Rod-shaped microgels were fabricated with a mold-based soft lithography approach. The microgels consist of a UV-crosslinking star-shaped poly(EO-stat-PO)-acrylate (sPEG-A), which was supplemented with SPIONs. The harvested microgels can be tuned in regard to their size, aspect ratio, stiffness, and porosity, as well as modified in their interaction with cells by covalently attached cell adhesion peptides. For coupling of cell-adhesive peptides the Michael-type addition between thiol-containing biomolecules and the acrylate end group of the sPEG-A in basic conditions was utilized. Furthermore, doping microgels with SPIONs allows their orientation within less than 60 s in a magnetic field of ~100 mT. Interestingly, microgels that have an aspect ratio of 10 exhibit an ultrahigh magnetic response, which allows significant microgel alignment in only 1.9 mT, which corresponds to only 19 times the earth’s magnetic field. In order to create a regenerative anisotropic hydrogel, microgels were aligned in a fibrin gel, which enzymatically polymerizes within 120 s, allowing prior microgel alignment. After fibrin gelation, the microgels maintained their position and orientation in the absence of a magnetic field. To investigate the material’s functionality in regard to neural tissue, fibroblasts, primary neurons or DRGs were inserted into the Anisogel. When the microgels were randomly oriented, cells infiltrated the matrix less and showed isotropic morphologies. In the case of oriented microgels, extending cells were affected by the aligned physical barrier, resulting in linear cell outgrowth. Interestingly, very low amounts between 1 to 3 vol % of structural guidance elements were sufficient to align the cells. In some cases a single contact with an oriented microgel was enough to align the nerve cells over tens of micrometer distances, propelling the hypothesis that the cells decide to orient inside the Anisogel. The attachment of adhesion peptides to microgels led to a stronger interaction with the surrounding cells, while maintaining the induced cellular directionality. Therefore, the Anisogel with biointeractive microgels can superiorly mimic the ECM of complex tisssues.

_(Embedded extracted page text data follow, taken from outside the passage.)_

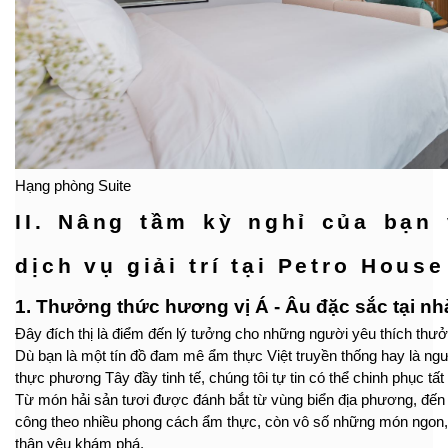
Hạng phòng Suite
II. Nâng tầm kỳ nghỉ của bạn
dịch vụ giải trí tại Petro Hous
1. Thưởng thức hương vị Á - Âu đặc sắc tại nh
Đây đích thị là điểm đến lý tưởng cho những người yêu thích thưở
Dù bạn là một tín đồ đam mê ẩm thực Việt truyền thống hay là 
thực phương Tây đầy tinh tế, chúng tôi tự tin có thể chinh phục tấ
Từ món hải sản tươi được đánh bắt từ vùng biển địa phương, đến
công theo nhiều phong cách ẩm thực, còn vô số những món ngon
thân yêu khám phá.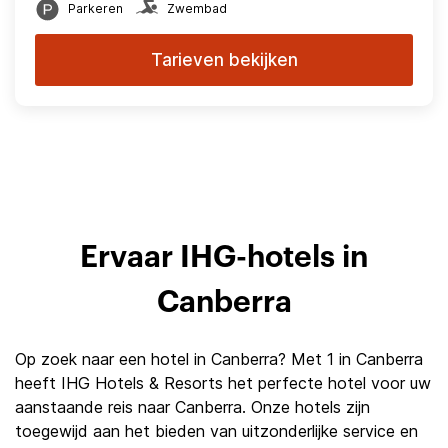
Parkeren
Zwembad
Tarieven bekijken
Ervaar IHG-hotels in
Canberra
Op zoek naar een hotel in Canberra? Met 1 in Canberra
heeft IHG Hotels & Resorts het perfecte hotel voor uw
aanstaande reis naar Canberra. Onze hotels zijn
toegewijd aan het bieden van uitzonderlijke service en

By applying magnetoceptive, tailorable microgel rods in a fibrin hydrogel, a global material anisotropy was created after injection. The biomaterial is the first that can achieve highly controlled and ordered structures in situ and demonstrated to guide neurite growth in a linear manner. This feature could be groundbreaking as supporting therapeutic material for spinal cord repair.

1. Rose, J. C.; Cámara-Torres, M.; Rahimi, K.; Köhler, J.; Möller, M.; De Laporte, L., Nerve Cells Decide to Orient inside an Injectable Hydrogel with Minimal Structural Guidance. Nano Lett. 2017.